Jean-Michel Mathonière 06/12/2010 11:46


Pour ma part, je ne vois rien dans ces graffiti qui puisse permettre de les rattacher de près ou de loin aux Compagnons.

Ainsi, la figure 3 représente tout simplement un homme avec une épée, ce qui n'est aucunement un attribut compagnonnique (même si les Compagnons tailleurs de pierre l'ont exceptionnellement portée
en certains cas), là où dans le cas d'un Compagnon, l'on s'attendrait à voir une canne. Ce pourrait plutôt être un soldat, ce qui dans le contexte serait bien plus "normal".

Dans tous les cas, au vu de la maladresse du trait, il est peu probable que le corps de métier impliqué soit celui des tailleurs de pierre. Cette même maladresse rend à mon sens très aléatoire
toute interprétation précise de tel ou tel des éléments du dessin (par exemple la longueur de l'épée ou la forme du chapeau).

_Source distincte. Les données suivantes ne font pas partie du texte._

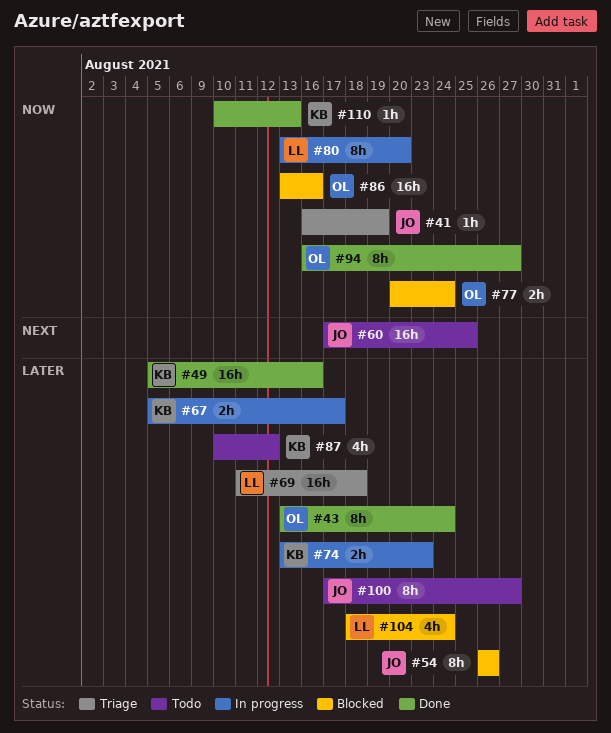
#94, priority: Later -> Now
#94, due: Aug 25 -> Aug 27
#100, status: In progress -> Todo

A noter également que si les marques "au quatre de chiffre" sont bien représentées dans les milieux artisanaux, elles sont également très fréquentes dans les milieux du négoce. Difficile donc d'en
tirer des conclusions, d'autant qu'ici, on est quand même très loin du graphisme, au demeurant très simple à correctement tracer, du quatre de chiffre usuel.